Zaferler Ayı ve 30 Ağustos
Ömür Kavran
Bugün Türkiye Cumhuriyeti Devleti’nin kuruluşunun tapu senetlerinden birisi olan 30 Ağustos Zafer Bayramı. Türk tarihi için Ağustos ayı Zaferler ayı olarak bilinir. Şöyle bir tarihe baktığımızda Büyük Taarruz ve Kurtuluş Mücadelesinin zaferi, Malazgirt Meydan Muharebesi, Otlukbeli, Çaldıran, Mercidabık, Mohaç, Kıbrıs’ın fethi gibi büyük zaferler hep Ağustos yaşanmıştır.
Malazgirt ve Büyük Taarruz Zeferleri tarihin önemli bir tevafuku olarak 26 Ağustos’da yaşanmış ve bugün Türkiye Cumhuriyeti Devleti’nin kuruluşuna giden yolda mihenk taşı olan Büyük Taarruz zaferi nedeniyle 30 Ağustos Zafer Bayramı olarak ilan edilmiş. Bu büyük zaferden sonra başta Gazi Mustafa Kemal olmak üzere milli mücadelenin kahramanları hızlı bir şekilde yeni devletin kuruluşu için harekete geçip, bir yıl içinde yaptıkları çalışmalarla 29 Ekim 1923’de Cumhuriyetin ilanını gerçekleştirdiler.
Malazgirt Meydan Muharebesi 1071’de nasıl Türklere Anadolunun kapısını açtıysa, 26 Ağustos 1922 Büyük Taarruz’un kazanılması da Anadolunun kapılarını Emperyalist güçlere kapatmıştır. Sultan Alparslan’dan Gazi Mustafa Kemal’e, Fatih’den Kanuni’ye, Mete Han’dan Tuğrul beye, Çağrı beye Türk tarihi hep zaferlerle dolmuş ve bu sil millet dünyaya barış, adalet, huzur götürmüştür. Dini bayramlar kadar, bu milleti ayakta tutan, birlik ve beraberliği kaynaştıran Milli Bayramlar da büyük önem taşır. Büyük zaferlerimizi kutlamanın hakkını veremediğimiz bir gerçektir.
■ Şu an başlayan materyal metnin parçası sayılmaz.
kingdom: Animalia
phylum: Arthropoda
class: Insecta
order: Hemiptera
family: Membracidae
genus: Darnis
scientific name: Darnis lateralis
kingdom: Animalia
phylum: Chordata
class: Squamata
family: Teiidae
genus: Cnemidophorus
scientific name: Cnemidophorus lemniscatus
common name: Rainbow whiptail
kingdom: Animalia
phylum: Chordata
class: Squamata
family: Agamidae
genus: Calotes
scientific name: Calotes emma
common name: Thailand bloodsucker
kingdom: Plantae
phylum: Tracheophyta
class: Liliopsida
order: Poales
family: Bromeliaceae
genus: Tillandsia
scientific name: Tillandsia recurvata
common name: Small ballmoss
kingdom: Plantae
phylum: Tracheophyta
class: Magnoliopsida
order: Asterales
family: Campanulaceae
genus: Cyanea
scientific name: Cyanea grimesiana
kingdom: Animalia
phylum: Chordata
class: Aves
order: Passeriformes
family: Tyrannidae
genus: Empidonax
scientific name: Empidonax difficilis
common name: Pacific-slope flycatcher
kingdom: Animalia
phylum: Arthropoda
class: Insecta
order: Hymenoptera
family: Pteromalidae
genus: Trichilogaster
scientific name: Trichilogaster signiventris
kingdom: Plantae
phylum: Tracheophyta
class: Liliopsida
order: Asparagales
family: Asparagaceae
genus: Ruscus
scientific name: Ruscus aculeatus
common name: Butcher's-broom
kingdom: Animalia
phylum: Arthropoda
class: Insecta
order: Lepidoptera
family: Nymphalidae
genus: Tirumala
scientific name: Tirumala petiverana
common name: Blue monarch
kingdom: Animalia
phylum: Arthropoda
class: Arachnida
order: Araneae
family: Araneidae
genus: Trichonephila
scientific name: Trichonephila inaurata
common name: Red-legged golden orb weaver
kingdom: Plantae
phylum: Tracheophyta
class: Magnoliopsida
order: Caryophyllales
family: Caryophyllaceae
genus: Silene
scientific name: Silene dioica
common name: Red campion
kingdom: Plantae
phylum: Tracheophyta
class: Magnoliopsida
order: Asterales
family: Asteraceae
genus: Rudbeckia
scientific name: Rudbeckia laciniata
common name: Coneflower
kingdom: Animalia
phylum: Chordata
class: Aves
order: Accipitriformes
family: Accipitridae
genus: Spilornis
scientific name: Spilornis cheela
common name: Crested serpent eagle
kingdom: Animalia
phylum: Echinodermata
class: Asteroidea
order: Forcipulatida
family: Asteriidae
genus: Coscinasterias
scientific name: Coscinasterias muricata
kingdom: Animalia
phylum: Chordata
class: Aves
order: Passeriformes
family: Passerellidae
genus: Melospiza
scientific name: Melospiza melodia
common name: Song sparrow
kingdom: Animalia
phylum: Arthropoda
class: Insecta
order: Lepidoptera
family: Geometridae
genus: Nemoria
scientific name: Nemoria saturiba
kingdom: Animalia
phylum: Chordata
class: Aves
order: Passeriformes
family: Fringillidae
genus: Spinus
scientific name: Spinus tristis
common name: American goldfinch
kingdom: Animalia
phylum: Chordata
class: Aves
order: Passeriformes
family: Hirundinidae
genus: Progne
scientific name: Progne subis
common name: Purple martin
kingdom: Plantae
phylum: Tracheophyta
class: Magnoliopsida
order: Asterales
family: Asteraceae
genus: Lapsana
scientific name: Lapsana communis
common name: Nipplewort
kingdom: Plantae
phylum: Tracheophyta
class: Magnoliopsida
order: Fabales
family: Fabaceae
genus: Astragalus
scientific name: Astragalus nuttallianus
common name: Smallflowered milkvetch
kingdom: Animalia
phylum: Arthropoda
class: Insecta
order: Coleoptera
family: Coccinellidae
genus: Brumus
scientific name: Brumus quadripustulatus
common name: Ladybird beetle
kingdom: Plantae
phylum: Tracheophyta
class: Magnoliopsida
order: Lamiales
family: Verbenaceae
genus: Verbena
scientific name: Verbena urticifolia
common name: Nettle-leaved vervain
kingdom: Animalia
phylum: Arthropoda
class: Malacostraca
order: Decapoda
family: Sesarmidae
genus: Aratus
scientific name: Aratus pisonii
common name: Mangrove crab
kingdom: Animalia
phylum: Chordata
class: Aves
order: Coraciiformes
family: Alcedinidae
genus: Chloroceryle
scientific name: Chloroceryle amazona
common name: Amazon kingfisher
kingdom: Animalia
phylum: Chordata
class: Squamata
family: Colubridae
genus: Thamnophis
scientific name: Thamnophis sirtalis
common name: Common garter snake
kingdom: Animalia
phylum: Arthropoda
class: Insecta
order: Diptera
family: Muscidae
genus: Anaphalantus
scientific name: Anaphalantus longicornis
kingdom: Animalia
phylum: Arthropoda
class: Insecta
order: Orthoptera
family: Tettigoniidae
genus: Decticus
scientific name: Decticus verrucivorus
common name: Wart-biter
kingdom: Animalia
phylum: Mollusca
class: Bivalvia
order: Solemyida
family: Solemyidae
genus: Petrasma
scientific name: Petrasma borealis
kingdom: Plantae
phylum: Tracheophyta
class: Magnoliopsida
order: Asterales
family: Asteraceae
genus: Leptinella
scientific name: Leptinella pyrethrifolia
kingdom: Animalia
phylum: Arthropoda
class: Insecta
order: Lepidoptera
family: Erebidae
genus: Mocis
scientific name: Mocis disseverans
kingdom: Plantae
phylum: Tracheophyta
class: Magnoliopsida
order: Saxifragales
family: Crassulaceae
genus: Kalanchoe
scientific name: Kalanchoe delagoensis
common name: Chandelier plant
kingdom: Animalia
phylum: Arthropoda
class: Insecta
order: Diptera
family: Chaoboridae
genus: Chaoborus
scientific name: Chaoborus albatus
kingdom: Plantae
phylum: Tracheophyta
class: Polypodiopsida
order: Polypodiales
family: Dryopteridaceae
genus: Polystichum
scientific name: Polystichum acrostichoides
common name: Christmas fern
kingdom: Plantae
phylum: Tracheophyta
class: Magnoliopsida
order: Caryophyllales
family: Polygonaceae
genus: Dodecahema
Balkan Harbi ve akabinde gelen 1.Dünya Savaşıyla gücünü kaybeden Osmanlı’nın kalbine Sevr ile hançer saplanmış. 1919’da imzalanan Mondros ateşkes antlaşmasıyla da Anadolu toprakları işgalcilerin cirit attığı bir hale gelmişti. Böyle bir durumda asırlar boyu esareti kabul etmeyen Türk Milletinin b,ir şeyler yapması lazımdı ve milletin bağımsızlığını ancak ve ancak milletin kararlılığı kurtaracaktı. Ancak hasta adam iyice zayıflamış, ordusu dağıtılmış, silahsız kalmış ve İstanbul hükümeti çaresizlik içinde gelişmeleri izliyordu.
İşte böyle bir ortamda Gazi Mustafa Kemal ile birlikte, silah arkadaşları İsmet İnönü, Rauf Orbay, Kazım Karabekir, Refet Bele, Fevzi Çakmak gibi Milli Mücadelenin önemli komutanları harekete geçerek, Kuvva-i Milli’yi kurarak Anadolunun şanlı direnişini başlattılar. Bilinenin aksine biz Kurtuluş Savaşı’nda yedi düvelle mücadele etmedik. Batının şımarık çocuğu Yunanlılarla mücadele ettik. Ama hasta adamın yurttaşları 3 yıllık bir mücadeleyi zaferle taçlandırdılar ve bugünkü devletimizin kurulmasına öncülük ettiler.
Osmanlı yapısıyla hareket etmek mümkün değildi. Birinci Dünya Savaşı dünyada dengeleri değiştirmiş, yeni ve genç ve güçlü bir devlete ihtiyaç vardı. İşte o devlet Türkiye Cumhuriyetiydi. Balkan Savaşı ve 1.Dünya Savaşı nedeniyle çok büyük toprak kayıpları yaşanmış ve Türkiye Cumhuriyeti Anadolu topraklarına sığdırılmıştı. Ancak kaybedilen o coğrafyalarla Türkiye gönül bağını koparmadı ve o bölgeler hala Türkiye’yi bir ağabey, Türk-İslam medeniyetinin son sancaktarı, dünyada barış ve adaletin simgesi olarak görüyor.
30 Ağustos Zafer Bayramı’nın ve Büyük Taaruz’un 100. yıl dönümünde bu şanlı tarihi yazan tüm komutanlarımıza ve Mehmetçiklerimize Allah’tan rahmet ve şükran diliyorum.